Para se ter ideia desse fascínio, um único depoimento basta, o do grande Bernardo Bertolucci. Jovem iniciante na época em que os diretores da nouvelle vague já eram famosos, Bertolucci dizia: “Eu me deixaria matar ou mataria alguém para filmar um único plano como Jean-Luc Godard.” De onde vem essa força? Talvez dessa atitude mesma de tomar as coisas pela raiz, na verticalidade, o que conduziu a sua carreira por caminhos diferentes dos seus então amigos da nouvelle. Não cabe fazer comparações, pois tanto Chabrol como Truffaut, Rohmer e Rivette são brilhantes cada qual à sua maneira. Foi uma geração privilegiada. Mas, se existe um inventor entre eles, esse é Godard. Não apenas porque foi o mais formidável criador de linguagens cinematográficas, mas porque mostrou sempre disposição de agarrar o tempo pela garganta.

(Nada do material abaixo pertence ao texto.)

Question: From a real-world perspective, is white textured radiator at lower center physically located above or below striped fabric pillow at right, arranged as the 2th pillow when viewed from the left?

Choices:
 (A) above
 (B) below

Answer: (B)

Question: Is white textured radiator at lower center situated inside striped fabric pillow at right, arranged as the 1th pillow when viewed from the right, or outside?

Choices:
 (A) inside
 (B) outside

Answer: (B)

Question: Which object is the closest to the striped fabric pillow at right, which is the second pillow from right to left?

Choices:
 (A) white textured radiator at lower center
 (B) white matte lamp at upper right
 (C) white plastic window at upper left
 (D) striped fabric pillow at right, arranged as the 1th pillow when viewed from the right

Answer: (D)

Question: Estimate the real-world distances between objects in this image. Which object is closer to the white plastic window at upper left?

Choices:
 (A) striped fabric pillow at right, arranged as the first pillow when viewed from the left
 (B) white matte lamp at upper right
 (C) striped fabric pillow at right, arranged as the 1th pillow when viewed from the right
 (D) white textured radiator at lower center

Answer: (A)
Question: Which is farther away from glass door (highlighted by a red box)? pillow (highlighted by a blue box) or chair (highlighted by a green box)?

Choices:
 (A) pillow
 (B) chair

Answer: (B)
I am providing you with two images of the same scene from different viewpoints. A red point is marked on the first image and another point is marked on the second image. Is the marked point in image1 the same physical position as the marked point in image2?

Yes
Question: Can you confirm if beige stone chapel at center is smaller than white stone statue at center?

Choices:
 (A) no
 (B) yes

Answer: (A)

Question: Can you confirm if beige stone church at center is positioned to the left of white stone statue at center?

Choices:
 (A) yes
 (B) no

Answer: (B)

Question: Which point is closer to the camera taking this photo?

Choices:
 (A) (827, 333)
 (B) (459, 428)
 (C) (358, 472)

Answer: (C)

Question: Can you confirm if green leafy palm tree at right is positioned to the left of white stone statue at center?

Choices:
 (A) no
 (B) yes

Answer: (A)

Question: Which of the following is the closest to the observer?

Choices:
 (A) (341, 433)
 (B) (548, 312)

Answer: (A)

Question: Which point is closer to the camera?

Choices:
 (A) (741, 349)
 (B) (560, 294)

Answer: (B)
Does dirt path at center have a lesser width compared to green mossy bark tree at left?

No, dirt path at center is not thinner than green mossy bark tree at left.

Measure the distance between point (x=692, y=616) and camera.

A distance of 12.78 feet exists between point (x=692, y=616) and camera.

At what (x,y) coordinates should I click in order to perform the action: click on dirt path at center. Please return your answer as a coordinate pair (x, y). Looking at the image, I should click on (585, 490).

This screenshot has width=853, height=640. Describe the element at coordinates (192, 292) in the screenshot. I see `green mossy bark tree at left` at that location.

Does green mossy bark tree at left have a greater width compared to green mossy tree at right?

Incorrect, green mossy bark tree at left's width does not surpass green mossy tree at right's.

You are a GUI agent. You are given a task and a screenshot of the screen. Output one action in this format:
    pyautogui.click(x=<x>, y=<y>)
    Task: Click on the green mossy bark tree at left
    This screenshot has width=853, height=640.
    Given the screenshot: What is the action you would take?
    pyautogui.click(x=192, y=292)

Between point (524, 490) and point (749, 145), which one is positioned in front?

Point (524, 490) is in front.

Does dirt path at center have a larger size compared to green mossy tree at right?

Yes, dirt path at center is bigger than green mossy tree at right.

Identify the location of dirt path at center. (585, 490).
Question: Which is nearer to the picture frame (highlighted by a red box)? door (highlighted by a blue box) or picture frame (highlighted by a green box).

Enfrentar o presente com seus desafios e asperezas – isso é algo um tanto diferente daquela atitude meio blasé, cinefílica de direita, do início da nouvelle vague. O Godard engagé vê o maio de 1968 um ano antes, em A Chinesa. Quando seus parceiros começam a se comprazer com as delícias do êxito, milita no coletivo Dziga Vertov, junto com Gorin. É a época do maoísmo intenso, xiita, empedernido, que faz com que muitos companheiros de estrada dele se afastem. Era o tempo, sempre ele, com suas exigências e contradições – e Godard embarca sempre no tempo, seu melhor aliado. Vai produzindo essa obra de filmes inesperados, mas que são, vistos de certo ângulo, como capítulos de um único e mesmo filme. As relações amorosas, a Guerra da Argélia, a prostituição, Kosovo, a crise européia – tudo está lá em obras tão diferentes como aparentadas, que se interpenetram e se comentam entre si, como Uma Mulher É uma Mulher, Os Carabineiros, Viver a Vida, Para Sempre Mozart, Film Socialisme. Um zapping no conjunto da obra nos diz: eis aí um inventor permanente de si mesmo, nunca alheio aos temas do mundo, nunca distante da variabilidade das técnicas e da reutilização das formas. Não é por acaso que Carlos Reichenbach, um dos mais inventivos diretores contemporâneos, o tem em tão alta conta. Não é por nada que Bertolucci o reverencia. Não é gratuito que Tarantino batize sua produtora com o título de um dos filmes de Godard, Band à Part.
Por tudo isso, Godard é também um dos cineastas mais influentes do século. Não se compreende o nosso maior cineasta, Glauber Rocha, sem o conhecimento da cultura nordestina, sem Os Sertões e Guimarães Rosa. Mas não se entende também o seu trabalho sem referi-lo a Brecht, a Eisenstein, a Buñuel e…a Godard. A tal ponto que o crítico da revista Positif, Michel Ciment, amigo particular de Glauber, lhe manda uma carta reprovando O Leão de Sete Cabeças (1970) e dizendo que achava “a influência de Godard nefasta” (Cartas ao Mundo, Cia das Letras, org. Ivana Bentes, p. 370). Ciment podia até estar errado neste caso. Mas acerta ao sugerir que o poder de influência de Godard é tão forte que exige: imitá-lo significa expor-se ao ridículo.